* Выбранный текст
+--
И сам я тоже, вероятно, был там другим. У меня выработалась привычка заниматься с ней любовью именно там; у нас были общие интересы: мой утес, где рос падуб, и полевые цветы, и ирисы, наш новый розарий, агавы, апельсиновые деревья, постоянные усовершенствования в доме, и была у нас некая традиция, сохранившаяся от первого успешного года в Лу-Бастидоне, к которой можно было вернуться (см. «Мир Уильяма Клиссольда»).
И еще одно позволяло нам ладить в Лу-Пиду — я был ее единственным слушателем и зрителем. Соответственно она старалась выставить себя передо мной в выгодном свете и уже начинала понимать, с чем я способен мириться. Но стоило появиться другим лицам — и ее преданность мне уступала место другой роли, которая почти всегда вызывала у меня резкий протест. После того как временные пришельцы отбывали, она пыталась оправдать свое поведение либо дулась и избегала меня. Она была страшно уязвлена поражением, которое потерпела в Лондоне, но у нее хватило ума попытаться сохранить лицо. Я вернулся в Лондон перед своим днем рождения в сентябре, так как, изменив своему обычному пренебрежению к празднованию годовщин, хотел, как и два предыдущих, провести его с Мурой, а потом, в конце месяца, отплыл в Америку, чтобы увидеть «Труд, богатство и счастье человечества» глазами прессы и попробовать оценить, что значит для Америки спад тех лет. Англия как раз отказывалась от золотого стандарта, и, с точки зрения экономики, это было чрезвычайно волнующее время. Пока я был в Америке, Одетта вывезла мебель из парижской квартиры и поместила ее на ферме, примыкавшей к Лу-Пиду, которую я купил у четы Голетто. Тогда у меня и в мыслях не было продавать дом. После того как Одетта покончила с этими делами, ее охватило беспокойство, и она отправилась в поездку по Марокко.
+--
* Что сделать
**a.** Ответьте по отрывку о Лу-Пиду:
(i) Какую книгу советуют посмотреть в скобках?
(ii) У кого была куплена ферма, примыкавшая к Лу-Пиду?
(iii) В какую страну отправилась Одетта после того, как покончила с делами?
**b.** Выпишите из отрывка о Лу-Пиду все растения, названные среди общих интересов в первом абзаце.
**c.** Продолжите отрывок о Лу-Пиду, начав сразу после его последнего предложения о поездке Одетты по Марокко.
+--
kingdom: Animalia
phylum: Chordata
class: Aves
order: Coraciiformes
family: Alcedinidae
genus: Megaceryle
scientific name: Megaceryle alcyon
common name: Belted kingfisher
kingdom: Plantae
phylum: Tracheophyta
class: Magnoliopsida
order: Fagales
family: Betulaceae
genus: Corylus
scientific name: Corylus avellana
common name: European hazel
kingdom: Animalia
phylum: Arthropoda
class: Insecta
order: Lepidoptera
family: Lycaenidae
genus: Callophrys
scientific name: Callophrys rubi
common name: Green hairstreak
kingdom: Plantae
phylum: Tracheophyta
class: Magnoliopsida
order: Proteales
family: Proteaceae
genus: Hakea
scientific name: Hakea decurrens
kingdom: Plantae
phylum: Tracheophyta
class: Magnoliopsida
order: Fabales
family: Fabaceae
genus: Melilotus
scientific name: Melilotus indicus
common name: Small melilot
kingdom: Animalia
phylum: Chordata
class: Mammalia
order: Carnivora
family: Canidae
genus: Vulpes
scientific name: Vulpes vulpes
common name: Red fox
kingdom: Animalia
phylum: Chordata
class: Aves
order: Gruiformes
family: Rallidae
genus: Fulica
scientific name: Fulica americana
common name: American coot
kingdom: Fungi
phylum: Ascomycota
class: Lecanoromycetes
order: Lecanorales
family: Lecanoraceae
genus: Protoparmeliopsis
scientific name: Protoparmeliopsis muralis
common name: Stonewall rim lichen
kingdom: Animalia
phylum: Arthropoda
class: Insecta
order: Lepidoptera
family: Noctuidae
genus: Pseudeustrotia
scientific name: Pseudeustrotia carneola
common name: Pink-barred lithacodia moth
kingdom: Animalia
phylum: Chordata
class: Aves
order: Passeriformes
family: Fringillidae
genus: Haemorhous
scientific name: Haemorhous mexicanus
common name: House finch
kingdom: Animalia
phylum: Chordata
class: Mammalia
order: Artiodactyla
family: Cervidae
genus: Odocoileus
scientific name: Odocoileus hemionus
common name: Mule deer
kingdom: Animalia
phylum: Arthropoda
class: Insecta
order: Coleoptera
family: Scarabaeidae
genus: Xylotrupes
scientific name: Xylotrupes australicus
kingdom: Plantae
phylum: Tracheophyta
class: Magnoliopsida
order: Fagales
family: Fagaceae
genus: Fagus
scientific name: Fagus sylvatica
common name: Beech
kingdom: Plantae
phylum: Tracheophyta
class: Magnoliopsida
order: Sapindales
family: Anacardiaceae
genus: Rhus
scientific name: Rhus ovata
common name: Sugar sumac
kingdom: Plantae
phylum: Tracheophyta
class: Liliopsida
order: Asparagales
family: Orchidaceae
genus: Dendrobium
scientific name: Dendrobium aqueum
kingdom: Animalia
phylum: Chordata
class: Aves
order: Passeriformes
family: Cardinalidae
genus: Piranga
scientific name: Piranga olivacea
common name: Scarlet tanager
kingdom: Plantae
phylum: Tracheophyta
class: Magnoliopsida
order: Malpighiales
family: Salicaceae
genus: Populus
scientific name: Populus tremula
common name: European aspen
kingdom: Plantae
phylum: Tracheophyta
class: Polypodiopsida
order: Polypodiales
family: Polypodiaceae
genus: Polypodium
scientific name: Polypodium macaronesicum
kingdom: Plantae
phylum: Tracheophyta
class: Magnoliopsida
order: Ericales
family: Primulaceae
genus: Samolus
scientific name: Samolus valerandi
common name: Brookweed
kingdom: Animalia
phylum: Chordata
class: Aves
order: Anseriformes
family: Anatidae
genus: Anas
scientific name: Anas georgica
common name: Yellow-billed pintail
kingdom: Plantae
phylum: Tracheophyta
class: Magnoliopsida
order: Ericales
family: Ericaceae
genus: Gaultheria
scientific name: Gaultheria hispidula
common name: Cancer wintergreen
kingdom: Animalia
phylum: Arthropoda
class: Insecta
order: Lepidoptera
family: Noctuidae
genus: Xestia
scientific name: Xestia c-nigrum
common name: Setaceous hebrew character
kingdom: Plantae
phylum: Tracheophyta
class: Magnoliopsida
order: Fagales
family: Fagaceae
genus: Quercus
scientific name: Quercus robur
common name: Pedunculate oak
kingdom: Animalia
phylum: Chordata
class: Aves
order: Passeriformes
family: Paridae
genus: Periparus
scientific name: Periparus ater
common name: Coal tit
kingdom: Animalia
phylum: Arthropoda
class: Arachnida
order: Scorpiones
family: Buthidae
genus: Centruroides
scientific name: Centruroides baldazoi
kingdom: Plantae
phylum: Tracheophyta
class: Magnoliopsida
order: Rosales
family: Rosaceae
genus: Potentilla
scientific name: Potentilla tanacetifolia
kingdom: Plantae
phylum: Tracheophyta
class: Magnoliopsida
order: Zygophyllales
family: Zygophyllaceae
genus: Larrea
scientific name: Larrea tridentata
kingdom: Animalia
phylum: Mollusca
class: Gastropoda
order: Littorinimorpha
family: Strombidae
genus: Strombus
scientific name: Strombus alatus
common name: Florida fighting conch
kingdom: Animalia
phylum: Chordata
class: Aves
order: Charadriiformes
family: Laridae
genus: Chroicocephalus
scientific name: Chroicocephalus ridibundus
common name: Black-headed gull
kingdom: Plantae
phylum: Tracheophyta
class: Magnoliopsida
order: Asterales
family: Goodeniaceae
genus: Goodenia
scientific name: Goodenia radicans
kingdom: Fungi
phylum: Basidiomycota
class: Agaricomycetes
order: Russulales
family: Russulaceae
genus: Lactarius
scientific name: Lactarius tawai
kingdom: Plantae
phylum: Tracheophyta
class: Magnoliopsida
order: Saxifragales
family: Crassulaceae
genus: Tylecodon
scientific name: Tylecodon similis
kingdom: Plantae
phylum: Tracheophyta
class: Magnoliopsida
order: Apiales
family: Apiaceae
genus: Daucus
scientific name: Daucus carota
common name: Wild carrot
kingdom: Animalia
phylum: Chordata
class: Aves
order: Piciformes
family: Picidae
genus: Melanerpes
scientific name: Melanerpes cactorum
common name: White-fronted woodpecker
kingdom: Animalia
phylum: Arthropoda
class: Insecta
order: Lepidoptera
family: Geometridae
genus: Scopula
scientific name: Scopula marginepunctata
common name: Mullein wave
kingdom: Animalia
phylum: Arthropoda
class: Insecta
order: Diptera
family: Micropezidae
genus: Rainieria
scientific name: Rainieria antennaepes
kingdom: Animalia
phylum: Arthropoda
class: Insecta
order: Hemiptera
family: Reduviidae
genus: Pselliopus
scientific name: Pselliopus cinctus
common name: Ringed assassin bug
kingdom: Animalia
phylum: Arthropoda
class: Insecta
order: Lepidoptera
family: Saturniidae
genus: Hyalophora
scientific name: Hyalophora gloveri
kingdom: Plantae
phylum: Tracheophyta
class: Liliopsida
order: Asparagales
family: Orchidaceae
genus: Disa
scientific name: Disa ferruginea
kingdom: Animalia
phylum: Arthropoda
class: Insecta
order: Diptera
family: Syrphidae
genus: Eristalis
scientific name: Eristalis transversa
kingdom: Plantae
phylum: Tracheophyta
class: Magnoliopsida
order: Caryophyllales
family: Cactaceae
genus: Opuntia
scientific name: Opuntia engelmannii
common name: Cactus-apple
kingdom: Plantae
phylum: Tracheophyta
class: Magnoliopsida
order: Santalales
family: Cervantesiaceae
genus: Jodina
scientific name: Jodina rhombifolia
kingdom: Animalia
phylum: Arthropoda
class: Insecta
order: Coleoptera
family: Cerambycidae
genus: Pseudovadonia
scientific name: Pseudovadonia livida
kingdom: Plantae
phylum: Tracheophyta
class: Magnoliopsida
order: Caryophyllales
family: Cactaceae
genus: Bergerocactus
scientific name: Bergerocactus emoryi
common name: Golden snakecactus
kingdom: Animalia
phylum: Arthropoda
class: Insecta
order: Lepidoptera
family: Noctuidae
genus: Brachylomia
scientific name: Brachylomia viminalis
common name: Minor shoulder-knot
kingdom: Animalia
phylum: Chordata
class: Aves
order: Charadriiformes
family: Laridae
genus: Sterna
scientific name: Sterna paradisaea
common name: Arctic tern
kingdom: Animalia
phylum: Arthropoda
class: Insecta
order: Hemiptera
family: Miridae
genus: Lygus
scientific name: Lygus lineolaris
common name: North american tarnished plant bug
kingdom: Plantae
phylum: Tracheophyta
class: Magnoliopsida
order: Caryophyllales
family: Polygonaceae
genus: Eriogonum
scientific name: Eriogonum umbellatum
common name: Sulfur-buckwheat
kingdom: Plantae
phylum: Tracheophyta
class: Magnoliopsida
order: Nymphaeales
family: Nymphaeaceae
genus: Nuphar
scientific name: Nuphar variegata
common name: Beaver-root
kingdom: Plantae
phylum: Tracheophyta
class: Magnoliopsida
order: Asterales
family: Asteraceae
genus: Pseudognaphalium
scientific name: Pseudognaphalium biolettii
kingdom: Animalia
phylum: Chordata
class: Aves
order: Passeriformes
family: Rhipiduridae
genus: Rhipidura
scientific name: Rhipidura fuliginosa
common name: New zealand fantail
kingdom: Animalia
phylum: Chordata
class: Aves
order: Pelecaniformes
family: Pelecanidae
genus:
+--
* Ожидаемые ответы
**a.**
(i) «Мир Уильяма Клиссольда»
(ii) У четы Голетто
(iii) В Марокко

**b.** падуб, полевые цветы, ирисы, агавы, апельсиновые деревья

**c.**
В конце ноября (1931 г.) я на итальянском судне вернулся в Канны, силы мои прибывали, и я был полон рабочих планов. До конца 1932 года я написал, как мне кажется, три хорошие книги: «Облик грядущего», «Самовластье мистера Парэма» и «Бэлпингтон Блэпский» и еще много всякого другого. В мае 1932 года я поехал в Мадрид, чтобы прочесть публичную лекцию и посмотреть, что там за новое правительство. Брать с собой Одетту я не собирался, но потом смилостивился, отправил ей телеграмму, и она на автомобиле, с шофером, приехала в Барселону. Оттуда мы отлично проехались по Испании — наши последние совместные каникулы. Мы ссорились, но не ожесточенно, — теперь она уже не настолько меня интересовала, чтобы я стал ей возражать, и у нее уже зарождалось подозрение, что она теряет власть надо мной. Мы вернулись через Мадрид и обедали с Бибеско{399} (князь Бибеско был румынским послом, а его женой была Элизабет Асквит{400}), и тут Одетта опять нарушила правила приличия: пришла в возбуждение, расшумелась, высказывалась так чудовищно, что гувернантка вдруг встала и вместе с дочерью Элизабет удалилась из комнаты.
«Возможно, это в последний раз ты навлекаешь на меня такой позор», — сказал я и из Барселоны отослал ее домой поездом, а сам, без шофера, поехал в автомобиле.